◆ **Opdrachten**:
A - Welke twee zeventiende-eeuwse geleerden noemt het fragment over het Rudolfsboek als de eersten die zich bogen over de historiciteit van keizer Rudolf?
B - Zet het fragment over het Rudolfsboek voort vanaf de zin over Chaucer en Lollius.

◆ **Tekstfragment**:
※

De verteller en zijn alias Rudolf hebben een duidelijk publiek voor ogen – de Vrije Friezen – dat aangesproken wordt met u/jullie. Zodoende wordt een band opgebouwd als tussen leermeester en volgelingen, een typische karakteristiek van een tekstgemeenschap. Al meteen in de eerste toespraak laat de auteur keizer Rudolf verklaren dat het hem gaat om

“dae era dis Fresiska fridomes” (XVIII.1a) [de eer van de Friese Vrijheid] (vgl. Vries 2015: 235). Dat is het trefpunt waaromheen het gehoor verzameld wordt.

De geleerden, te beginnen bij Franciscus Junius en Jan van Vliet in de zeventiende eeuw (Dekker 1998: 119), hebben zich het hoofd gebroken over de historiciteit van een keizer Rudolf die de Friezen rechten verleend zou hebben, maar moesten vaststellen dat hij waarschijnlijk niet bestaan had.

Ook konden ze niet achterhalen met welke plaats Bordeus bedoeld werd, waarheen Rudolf de Friezen ontbood (Buma en Ebel 1977: 310-11). Het probleem van historiciteit en het Rudolfsboek kan daarom maar beter opzij geschoven worden en vervangen door de vraag naar auctoritas of gezag. Om

(15)



geloofwaardig over te komen bij toehoorder of lezer werd van schrijvers verwacht dat zij zich beriepen op gezaghebbende auteurs (Ziolkowski 2009, vooral 438-9).11 Wat we hier met het Rudolfsboek hebben doet sterk denken aan Geoffrey Chaucer, die in de ridderroman Troilus and Crisseyde ene Lollius als zijn auctour, zijn gezaghebbende bron, opvoert.

※

◆ **Een reeks records**:

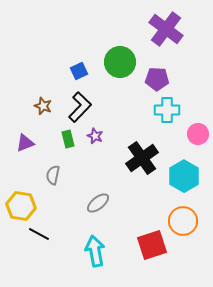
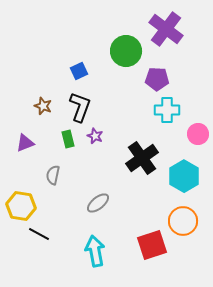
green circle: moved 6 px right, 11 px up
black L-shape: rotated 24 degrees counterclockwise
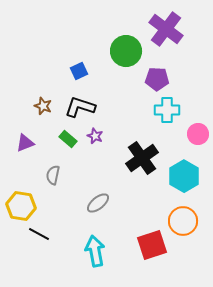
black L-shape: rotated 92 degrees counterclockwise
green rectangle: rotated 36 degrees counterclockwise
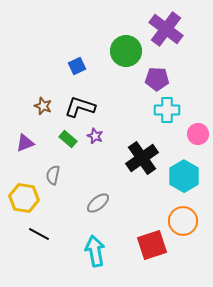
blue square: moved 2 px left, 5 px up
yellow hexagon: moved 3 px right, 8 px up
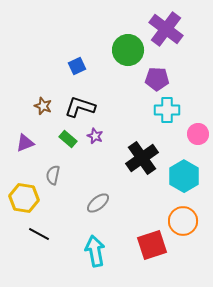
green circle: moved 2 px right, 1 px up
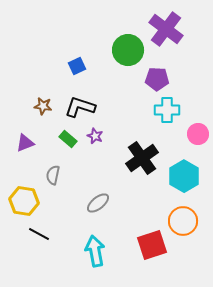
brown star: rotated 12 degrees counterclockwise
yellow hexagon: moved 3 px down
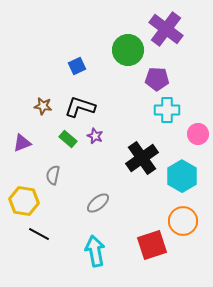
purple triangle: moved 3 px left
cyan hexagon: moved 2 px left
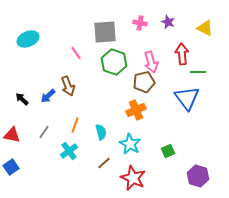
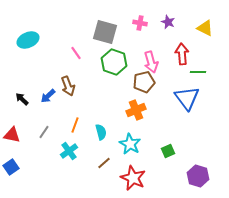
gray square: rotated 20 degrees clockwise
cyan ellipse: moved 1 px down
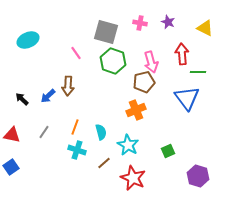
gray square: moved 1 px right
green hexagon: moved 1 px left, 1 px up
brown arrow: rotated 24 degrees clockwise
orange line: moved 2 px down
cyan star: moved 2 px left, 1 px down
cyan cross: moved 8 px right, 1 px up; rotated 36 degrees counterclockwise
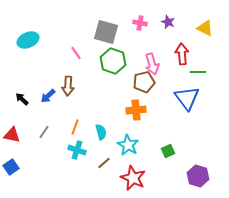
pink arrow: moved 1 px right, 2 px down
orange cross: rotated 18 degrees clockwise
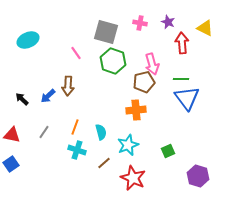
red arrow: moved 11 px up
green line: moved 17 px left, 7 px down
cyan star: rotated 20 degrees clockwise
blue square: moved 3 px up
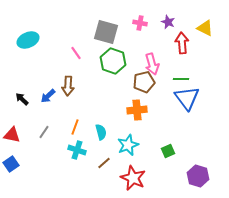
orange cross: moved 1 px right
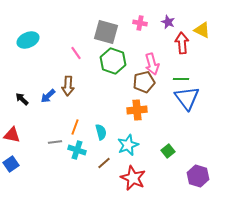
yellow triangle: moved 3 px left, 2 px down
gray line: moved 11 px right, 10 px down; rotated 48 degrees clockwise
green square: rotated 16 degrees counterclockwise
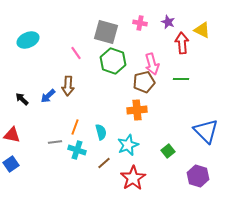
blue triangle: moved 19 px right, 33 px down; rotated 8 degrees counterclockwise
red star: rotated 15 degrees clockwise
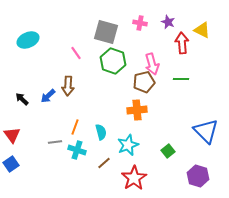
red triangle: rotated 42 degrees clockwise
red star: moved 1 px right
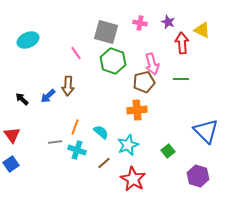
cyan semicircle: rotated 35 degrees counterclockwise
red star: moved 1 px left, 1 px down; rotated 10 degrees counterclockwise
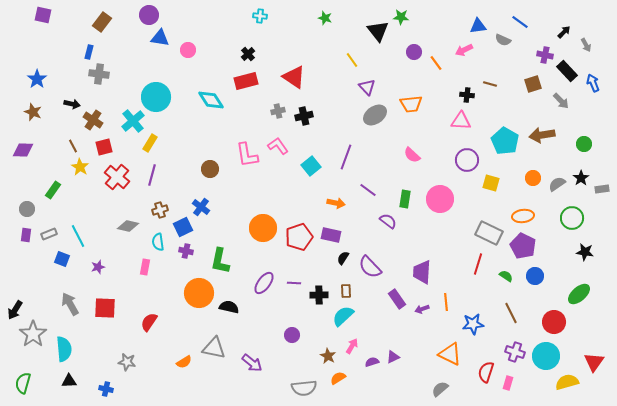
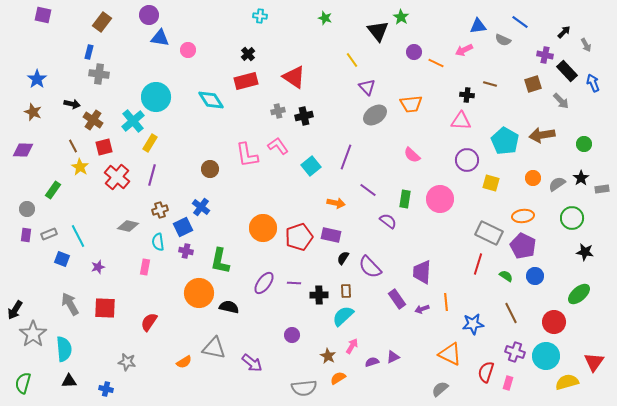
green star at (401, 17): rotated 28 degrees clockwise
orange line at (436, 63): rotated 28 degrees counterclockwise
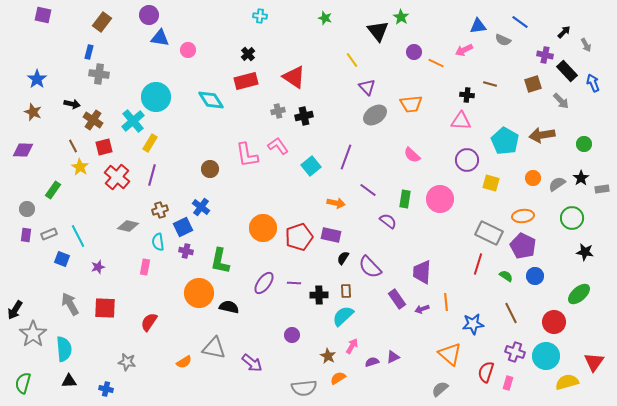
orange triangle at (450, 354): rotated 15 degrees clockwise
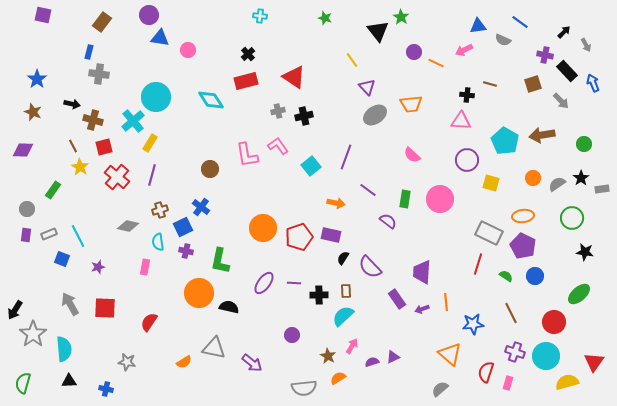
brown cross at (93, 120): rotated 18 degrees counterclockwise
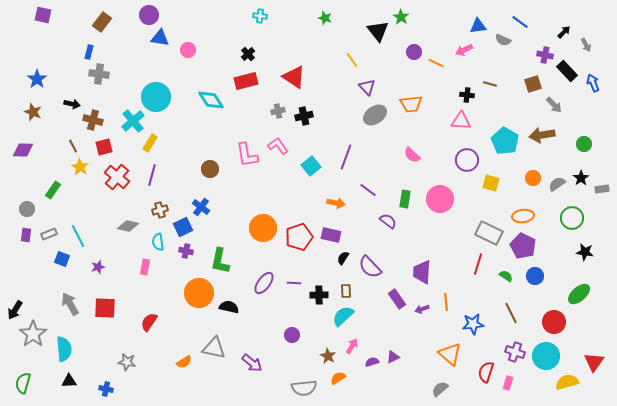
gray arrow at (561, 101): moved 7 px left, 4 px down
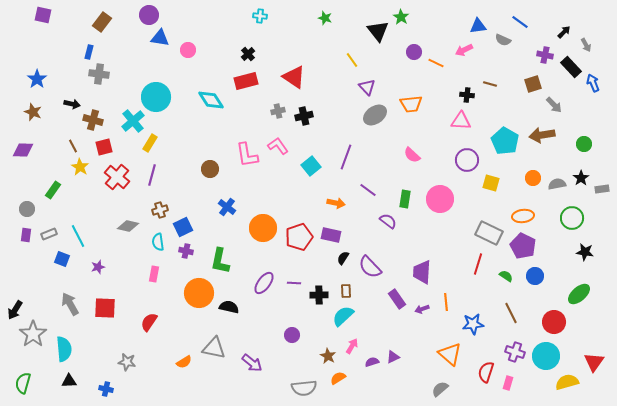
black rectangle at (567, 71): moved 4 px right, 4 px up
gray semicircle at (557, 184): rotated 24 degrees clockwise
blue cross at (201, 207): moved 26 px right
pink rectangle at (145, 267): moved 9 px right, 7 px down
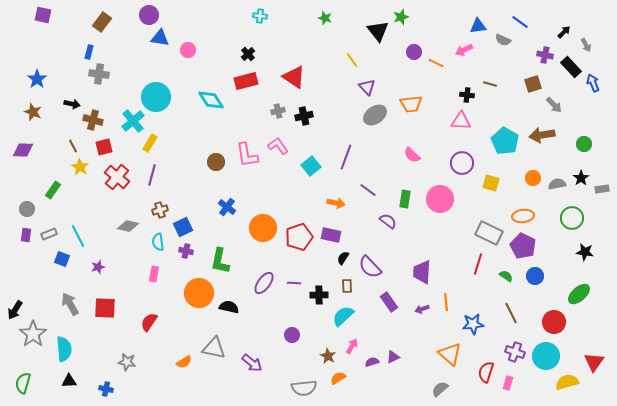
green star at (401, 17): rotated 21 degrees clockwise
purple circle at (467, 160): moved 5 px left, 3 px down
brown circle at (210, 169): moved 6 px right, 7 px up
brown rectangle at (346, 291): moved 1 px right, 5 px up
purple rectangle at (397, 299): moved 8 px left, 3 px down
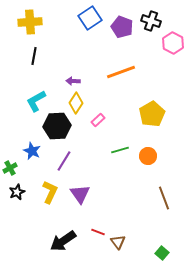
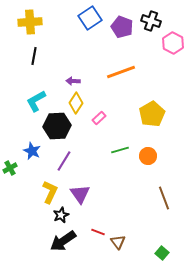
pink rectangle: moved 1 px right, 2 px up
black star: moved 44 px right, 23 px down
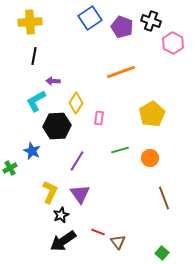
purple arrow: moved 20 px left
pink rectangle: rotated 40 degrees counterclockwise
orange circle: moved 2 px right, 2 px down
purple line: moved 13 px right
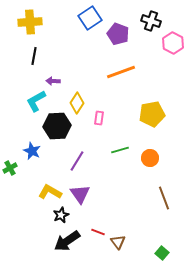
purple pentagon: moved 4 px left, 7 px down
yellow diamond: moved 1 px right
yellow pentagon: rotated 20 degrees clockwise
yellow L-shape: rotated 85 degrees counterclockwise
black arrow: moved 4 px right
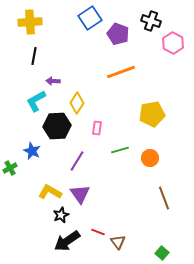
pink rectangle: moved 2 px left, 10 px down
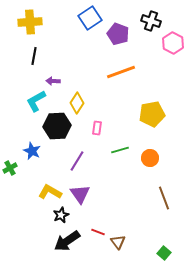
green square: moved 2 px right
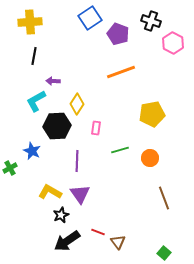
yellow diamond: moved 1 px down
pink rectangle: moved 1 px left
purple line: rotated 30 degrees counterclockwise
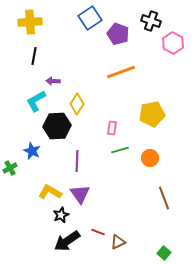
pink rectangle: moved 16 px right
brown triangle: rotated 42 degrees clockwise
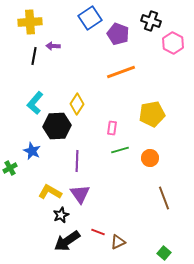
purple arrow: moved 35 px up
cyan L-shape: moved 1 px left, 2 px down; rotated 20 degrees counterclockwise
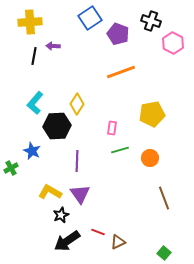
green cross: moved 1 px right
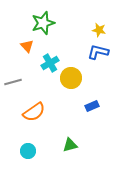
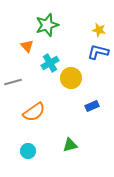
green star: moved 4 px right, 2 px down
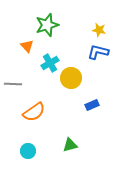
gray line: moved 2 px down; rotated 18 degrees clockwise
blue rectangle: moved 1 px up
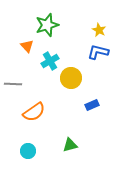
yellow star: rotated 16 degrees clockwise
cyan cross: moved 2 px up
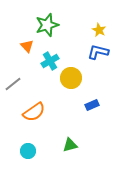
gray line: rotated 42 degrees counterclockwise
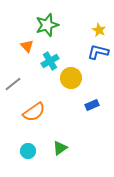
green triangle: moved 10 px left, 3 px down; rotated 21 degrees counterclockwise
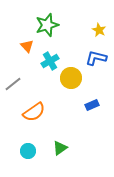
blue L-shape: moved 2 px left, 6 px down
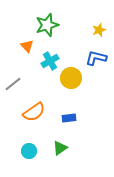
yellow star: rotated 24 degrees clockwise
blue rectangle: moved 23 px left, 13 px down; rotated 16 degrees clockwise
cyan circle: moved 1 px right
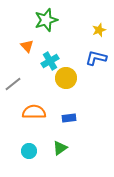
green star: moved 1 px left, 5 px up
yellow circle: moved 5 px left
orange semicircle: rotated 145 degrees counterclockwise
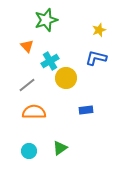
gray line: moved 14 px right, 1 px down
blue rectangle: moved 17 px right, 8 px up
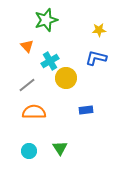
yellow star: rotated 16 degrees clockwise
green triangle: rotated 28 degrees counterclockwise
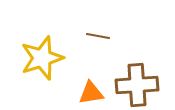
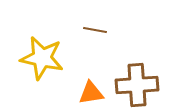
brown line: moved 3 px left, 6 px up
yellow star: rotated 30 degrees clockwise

※

◆ **Antwoorden op volgorde**:
A - Franciscus Junius en Jan van Vliet.

B -
Tientallen artikelen en hoofdstukken zijn gewijd aan het achterhalen van gegevens over deze Romeinse auteur, maar zonder resultaat. Tegenwoordig is men het er over eens dat Chaucer een loopje nam met de opvattingen van zijn tijd, dat een goed schrijver zich beroepen moet op een gevestigd auteur (bijv. Millet 1985). In plaats daarvan verzon hij zijn eigen autoriteit. Iets dergelijks zien we hier ook. De auteur van het Rudolfsboek riep een fictieve keizer Rudolf in het leven, die op een fictieve plaats Bordeus fictief de Friezen ontbiedt. Zo kan hij een verhaal construeren waarin hij zijn boodschap kwijt kan, waarvan de grondtoon de “eer van de Friese Vrijheid”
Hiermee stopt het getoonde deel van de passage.